Three Lewis-McChord soldiers killed by Afghan ally are remembered fondly
The News Tribune (Tacoma, Wash.)
TACOMA, Wash. — Sgt. Sapuro Nena was the broad-smiling, guitar-playing “heart and soul” of his platoon during its mission in southern Afghanistan. Spc. Genaro Bedoy stood out as a “gentleman” at war, doting on his growing family at home.
Pfc. Jon Townsend made the rookie mistake of getting married as a newly enlisted soldier on his way to a combat mission. He couldn’t have been happier for following his heart.
Those three Joint Base Lewis-McChord soldiers died together Sept. 16 when an Afghan ally turned his weapon on them and one other Georgia-based service member at a combat outpost in a remote part of Zabul Province. Their deaths marked the first publicly known incident of an “insider attack” felling Lewis-McChord soldiers this year.
Soldiers at the base gathered Wednesday to mourn the fallen troops with their families at a memorial in a Lewis-McChord chapel.
Their commander, Lt. Col. Jim Dunivan, called the deaths an “unthinkable tragedy” in remarks to his troops in Afghanistan that were modified for the memorial.
Dunivan wrote that he looked at countless photos of the fallen soldiers as he prepared his remarks.
“What continues to strike me the most is that where there is one of these heroes, there is another beside him, together, laughing, singing, working, soldiering, comforting,” he wrote.
Those images came to life as friends described Nena’s laughter, Bedoy’s potential and Townsend’s desire to learn.

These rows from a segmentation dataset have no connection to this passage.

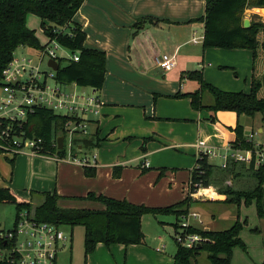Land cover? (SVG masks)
Masks as SVG:
<instances>
[{
  "label": "crops",
  "instance_id": "obj_1",
  "mask_svg": "<svg viewBox=\"0 0 264 264\" xmlns=\"http://www.w3.org/2000/svg\"><path fill=\"white\" fill-rule=\"evenodd\" d=\"M204 8V0H85L73 16L72 23L77 24L84 32L85 49L97 50L106 55L103 86L100 92L96 93L100 110L97 116L91 117L89 126L90 135L97 132L100 140L97 157L99 163L94 168L95 176L85 177L82 167L69 162L50 164L40 157L26 155L29 158V166L37 171L41 165L49 163L47 178L51 180L34 182L33 179L30 187H35V191L30 193H22L9 185H1L0 188H9L23 201L35 203L41 201V198L38 201L33 200L35 196L41 197L44 193L57 195V190L64 196L103 194L107 197L124 198L134 205L144 204L158 208L181 202L183 199L177 196L172 203L167 201L172 200V190L170 186L167 189L163 181L171 180L175 173L168 172L164 163L159 161L161 154L176 151L195 157L198 152L197 145L209 146L204 141L217 144L220 148L226 144L229 146L235 140L233 130L237 123L242 127L246 139L255 133L249 124L242 123L245 116L237 118L233 112L212 114L207 110L195 111L191 108L188 98L175 97L177 94L192 93L198 89V83L182 78L183 74L189 73L191 69L203 71L212 68V65L205 64L203 59L211 49H203L201 44L191 42L195 35H203V23L197 20L204 15ZM259 15L264 21V13ZM32 17L27 18V27L31 30L33 24H29L33 23ZM146 18L155 22H143L134 27L137 22ZM25 51L28 53H24ZM30 52V49L19 48L13 56L30 57ZM163 54L175 55L176 65L169 72H163L156 66L155 58ZM168 74H178V82L166 81ZM159 76H162V79L159 80ZM250 80L251 77L248 80L249 88ZM90 92L93 91L90 89ZM203 105L209 106L204 103ZM211 117L214 121H210ZM245 118L253 124L254 118ZM256 132L264 134V128L258 126ZM135 138L148 141L144 147L145 151L135 158L120 160L121 155L108 148ZM253 141L256 142L255 137ZM74 155L91 154L83 150ZM10 159L16 170L19 167L26 170L18 158ZM144 162L148 163L147 168L142 167ZM115 168L119 174L117 178L113 177ZM166 172L169 176L165 177ZM59 177L68 182L73 180L81 184V187L77 186L75 192L63 189L58 186ZM205 191L204 202L224 199L222 195H216L219 198H215L211 187ZM183 194L184 189L182 198ZM200 202L202 201L197 203ZM194 205H190L189 212H199L200 208L196 203ZM191 224L195 228L201 227L195 221ZM201 225L204 230L212 231L203 223ZM111 246H116L119 251L120 247H127L128 250L137 245ZM98 247L106 246L98 244L96 248Z\"/></svg>",
  "mask_w": 264,
  "mask_h": 264
},
{
  "label": "trees",
  "instance_id": "obj_2",
  "mask_svg": "<svg viewBox=\"0 0 264 264\" xmlns=\"http://www.w3.org/2000/svg\"><path fill=\"white\" fill-rule=\"evenodd\" d=\"M85 0H0V87L2 71L13 60L15 51L19 48L42 50L44 47L36 37L35 31L27 27L28 16H34L40 21L43 35L55 40L64 49L78 56V62L60 58L57 61L58 69L54 73V80L61 85L76 84L79 88L91 89L95 94L102 89L106 74V55L97 50L85 49L83 42L85 34L81 28L72 23V18ZM204 15L197 21L203 23V49L248 50L256 56L257 34L264 30V23H252L250 27L243 28V18L246 10H256L259 14L264 12V0H204ZM153 22L151 18L140 20L134 27L143 22ZM155 22V21H154ZM264 48V44H263ZM64 62V64H62ZM182 78L194 80L198 83L195 92L177 94V98H188L191 108L195 111L207 110L212 114L217 112H233L237 118L245 116L254 118L264 115V93L261 80L251 76L250 90L244 92H223L205 82L199 71L183 74ZM209 93L212 104L204 106L202 97ZM71 121L67 116L54 114L43 107H35L27 114L22 122H13L0 119V127L7 125L23 132L30 138H40L43 141V151L53 152L54 140L65 134V125ZM210 121H214L210 118ZM235 140L232 147L236 149H252L253 145L247 142L242 127L237 123L234 128ZM147 139L144 140L145 141ZM98 133L88 138L74 140L73 152L78 150H92L99 147ZM142 151H145L142 146ZM64 155V149L58 151ZM0 154H3L0 149ZM12 162V161H11ZM213 169L205 155L196 157L195 164L190 171L187 196L181 202L164 208H149L143 205H134L125 200H114L104 196L88 194L87 198L102 202L104 211L61 209L57 203L59 197L55 193L41 194V201H23L9 188H0V204L14 205L17 213L21 210L31 212L37 221L53 224L57 227L69 226L71 229L81 226L84 229L83 256L84 264L98 244L106 247L111 245H141L145 235L141 228V219L145 215H172L175 218L172 226L177 231L181 217L189 213L192 203L199 200L191 199L188 194L199 189H208L218 177L219 181L230 180L240 176L241 172H249L256 180L253 189L248 191L233 190L231 186L217 189L218 195L224 196L218 202L235 205H255L258 218H264V162L257 168L254 159L249 166L241 163H227L220 175L213 177ZM85 177L93 178L95 169L84 167ZM119 174L113 171V177ZM210 193V192H209ZM35 204L34 206H32ZM246 221L243 222L245 224ZM242 224L237 220L223 231H206L195 227L187 230L188 233L198 234L202 237L201 248L183 249L176 246L173 264H197L196 257L200 252L206 254L209 264H231L232 251L245 246L239 238ZM264 264V261L263 263Z\"/></svg>",
  "mask_w": 264,
  "mask_h": 264
},
{
  "label": "rangeland",
  "instance_id": "obj_3",
  "mask_svg": "<svg viewBox=\"0 0 264 264\" xmlns=\"http://www.w3.org/2000/svg\"><path fill=\"white\" fill-rule=\"evenodd\" d=\"M257 11L261 9H256ZM256 10H246L244 13V19L249 21V27L252 23H263L262 17L259 15ZM264 13V12H263ZM261 13V14H263ZM33 18V30L35 31L36 37L38 36L39 42L41 45L45 44L44 35H42L40 31V21L36 17ZM257 46H256V56L253 59V55L251 51L248 50H222V49H211L208 54L205 55L204 63L211 64L212 68H207L203 71L200 69H191L189 72L199 71L202 75V78L205 82L209 83L213 87L217 88L223 92H244L248 93L250 88L248 84V80L253 74L255 79L261 80L262 75L264 74V30L259 31L257 34ZM28 53V52H24ZM31 56L29 58L33 59V66H38V60L40 58L39 50H31ZM61 58L68 59L72 56L69 50L61 48L58 52ZM64 64V62H62ZM39 69L41 73H49V69L47 67V59L42 60V63L39 64ZM263 73V74H262ZM159 80L162 79V76H159ZM166 81H176L179 80L178 74H168L166 76ZM49 86H53V82L50 78L47 81ZM70 85V84H69ZM197 87V83H195ZM67 86V85H65ZM74 87H65L63 90L66 92H71ZM79 92L82 91L84 93H89L90 89L88 88H78ZM5 97V94L0 87V102ZM203 103L204 104H212V97L209 93L203 94ZM89 117V116H88ZM93 117V116H92ZM91 118V117H90ZM253 124L252 122H248L247 118H243L242 123L249 124L252 127L255 133L257 127L264 128V115H256L254 118ZM254 133V134H255ZM92 135L88 136H74V140H79L84 138H88ZM255 141L264 144V134H257L255 136ZM139 143V144H138ZM143 139L135 138L134 140L124 143V144H115L112 145L111 148L115 153L120 154V160H128L137 157L141 154L142 146H146L148 141H145L143 144ZM204 143L209 145L211 148H218L224 151L228 144H226L223 148H220L217 144L208 143L207 141ZM103 146V145H102ZM88 154H95L98 157L99 148H95L92 150H85ZM175 153H163L159 156V161L163 162L168 169V172H174L175 176H172L171 180L163 181V184L166 185L168 189L171 187L172 200H167L172 203L175 201V196L180 199H185L186 194L188 192V172L194 166L195 159L198 153H196L195 157L185 154H180L174 151ZM10 155L0 154V186L9 185L13 188H17L22 193L30 191H35L30 187V183L33 179L34 182H46L50 181L51 178H47V170L50 164H57L51 161H47L43 158L45 162L41 165L40 169L37 171L35 168L33 169L30 165L29 158L25 154H19L16 157L26 170L24 171L22 167H19L18 170L15 169L14 163H11ZM11 157V158H15ZM98 159V158H97ZM209 162L214 166L213 169V177L220 175L221 170L220 160L218 159H209ZM97 163H99L97 161ZM97 166V164L95 165ZM94 166V167H95ZM247 166V165H246ZM28 168V169H27ZM37 168V167H36ZM83 168V167H82ZM174 169V170H173ZM35 172H32V171ZM166 170V171H167ZM165 171H163L164 173ZM169 176V174H165V177ZM171 176V175H170ZM162 178V177H161ZM159 178V179H161ZM217 180L210 186L213 188V195H218L217 189L224 188L226 186H231L233 190L237 191H248L253 189L256 184V180L250 175L249 172H241L240 176L233 177L231 180L227 178L225 181ZM15 180V182H14ZM63 178H58V186L63 189H67L69 191L75 192L76 187H81V184H77V182L73 180L64 181ZM14 182V183H13ZM62 182V184H60ZM71 183V184H70ZM59 187V189H61ZM32 189V190H30ZM185 190V194L182 192ZM206 192V191H205ZM117 193V192H114ZM208 194V193H207ZM58 207L61 209L68 208L73 210H91V211H104L105 206L102 202L91 200L87 198V195H80L79 197L74 196H64L60 195L57 190ZM96 196H104L103 194H96ZM215 198H219V197ZM206 197V196H205ZM41 197L35 196L33 200L38 201ZM114 200H124V198H115L108 197ZM202 202L196 203V205L200 208L199 213L202 216V223L205 227H208L212 231H223L230 228L234 222L237 220L242 224V229L239 233V238L243 242L245 248L236 247L232 251L231 264H262L264 261V218H258L256 215V208L254 204L249 206L241 205L239 209L236 208L235 205H230L228 203H222L218 201L214 202H204V196L199 198ZM181 201V200H179ZM128 202V201H127ZM178 202V201H177ZM176 203V202H175ZM177 204V203H176ZM192 203L191 205H194ZM33 204L32 206H34ZM144 205V204H141ZM69 206V207H68ZM149 208H158L144 205ZM171 206V205H170ZM195 206V205H194ZM167 207V206H166ZM164 208V207H159ZM17 211L14 205L11 204H0V224L4 228H11L14 222V218L16 217ZM175 218L172 215H146L142 219L141 228L143 227V234L145 235V241L141 245L132 246L130 249H126L127 247H120L121 249H117L116 246L108 247H98L94 250V252L88 256L86 259L87 264H173V256L176 252V243L174 241L175 230L172 224L174 223ZM246 221L245 224L243 222ZM202 223H198L201 227L198 229L204 230ZM62 231L65 236L69 237L68 242L65 243L64 247L60 248V251L57 255L56 264H84V256H83V242H84V229L81 226L74 227L71 229L69 226H62ZM162 245H165L163 251H157ZM119 246V245H118ZM197 264H209L206 259V254L204 252H200L196 257Z\"/></svg>",
  "mask_w": 264,
  "mask_h": 264
},
{
  "label": "built area",
  "instance_id": "obj_4",
  "mask_svg": "<svg viewBox=\"0 0 264 264\" xmlns=\"http://www.w3.org/2000/svg\"><path fill=\"white\" fill-rule=\"evenodd\" d=\"M203 35H195L191 42L201 44ZM44 48L39 50L41 64L45 58L47 62L52 60L57 63L61 58L58 54L63 48L55 40L45 37ZM68 59L78 62V56L73 54ZM33 59L29 57H14L2 71V91L5 97L0 102V119L13 122H22L27 114L35 107H43L51 110L54 114L71 118L64 129L63 137L64 155L60 156L57 139L54 140L53 152L43 151V141L40 138H30L23 132L13 129L10 124L5 128L0 127V149L3 154L15 157L19 154L37 156L54 163L69 162L80 167H92L97 164V156H75L78 150L73 152L74 136H88L92 116H97L100 110L98 97L94 92L84 93L78 91L76 84L61 85L55 82L54 73L49 67V73H41L38 66H33ZM155 63L163 72L174 69L175 55L163 54L155 58ZM50 78L53 86L47 81ZM74 87L71 92L63 90L65 87ZM89 116V117H88ZM257 133L248 136L247 142L253 145L252 149L242 150L229 145L224 151L197 145L198 154L205 155L208 160H220V169H225L227 163H241L249 166L254 159L257 168L264 162V144L256 143L253 138ZM61 149V150H62ZM147 162L142 167L147 168ZM205 189L188 194L191 199L198 200L203 197ZM192 221L202 223L201 215L197 212H189L181 217L178 230L175 231L174 241L183 249H194L201 245L203 239L198 234L188 233L187 230L195 227ZM69 237L65 236L61 227L50 223L37 221L31 212L21 210L16 214L11 228L0 226V264H56L57 255L61 247L65 246ZM161 246L157 251H163Z\"/></svg>",
  "mask_w": 264,
  "mask_h": 264
},
{
  "label": "water",
  "instance_id": "obj_5",
  "mask_svg": "<svg viewBox=\"0 0 264 264\" xmlns=\"http://www.w3.org/2000/svg\"><path fill=\"white\" fill-rule=\"evenodd\" d=\"M263 23H264V21H263ZM242 25H243V28H248L249 27V21L244 19ZM47 67H49L53 72H56L58 69V64L55 61L50 60L47 62ZM261 88H262V91L264 93V74L261 77ZM57 144H58V148L61 150L63 147V137L62 136L57 138ZM263 194H264V191H263ZM200 248H201V245L200 244L197 245V249H200Z\"/></svg>",
  "mask_w": 264,
  "mask_h": 264
}]
</instances>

“Sgt. Nena validated for me that you can ease any difficult challenge with a dose of humor,” said friend Staff Sgt. Jesse Ayin.
Nena, 25, grew up in Micronesia and joined the Army in 2006. Ayin said Nena loved the Army for the adventure it represented.
On his deployment, Nena constantly studied in his downtime to earn a promotion. He was a natural leader with charisma and an easygoing smile.
“To lead soldiers, one has to not only have rank, but have the desire, passion and competence to do so. Sapuro possessed it and more,” said his cavalry troop commander, Capt. Brian Rieser, in written remarks.
Bedoy’s family sobbed at the memorial, giving voice to the teary eyes throughout the chapel. The 20-year-old soldier from Amarillo, Texas, left behind an infant daughter, Sophia.
His friend Sgt. Chris Kagawa promised to share Bedoy’s war stories with Sophia one day because Bedoy could not raise her as the father he wanted to be.
Bedoy was young, but his commander saw a bright future for him in the service.
“He demonstrated maturity and leadership skills years above his actual time in service. Genaro excelled as a soldier and could do no wrong,” Rieser wrote.
Townsend, at 19, was the youngest of three fallen soldiers.
The soldier from Oklahoma looked distressed when Staff Sgt. Joshua Stegmeyer first saw him in Afghanistan. Townsend had misplaced some essential equipment and received a dressing-down on his way to his forward base in Zabul Province.
Townsend took the lesson to heart and went on to distinguish himself, Stegmeyer said.
“I have never in my life seen someone so young change their attitude so fast and learn so much,” he said.
Anyone who talked about Townsend remembered the love he showed in sharing memories about his family and his wife, Brittany. Capt. Rieser once advised Townsend against getting married as a young man before a deployment.
In time, Rieser saw that Townsend had made the right choice.
“Nothing could have made him happier, as she would always be the topic of his conversation,” Rieser said.
No one at the ceremony explicitly called the incident that caused the deaths an “insider attack.” A NATO spokesman in Afghanistan just after the shootings said the men were killed by an Afghan police officer during an attack on their combat outpost.
This year, Afghan police and soldiers have killed more than 50 Western service members, threatening the partnership between Afghan forces and NATO in the war’s final years.
At the memorial, the closest description of how the soldiers died came in Dunivan’s raw remarks about the grief the shootings caused in his unit, the 1st Squadron, 14th Cavalry Regiment.
“Right now we are all sharing grief, anger concern, compassion, regret,” he wrote. “It is easy for us during times like this of exceptional loss to ask why? Our entire faith in the mission, in mankind, in the almighty can be shaken and questioned.”
“What we cannot question, however, is our commitment to each other – those of us left behind in the wake of this unthinkable tragedy,” he wrote as he sought to rally his soldiers to care for one another in the final months of their deployment.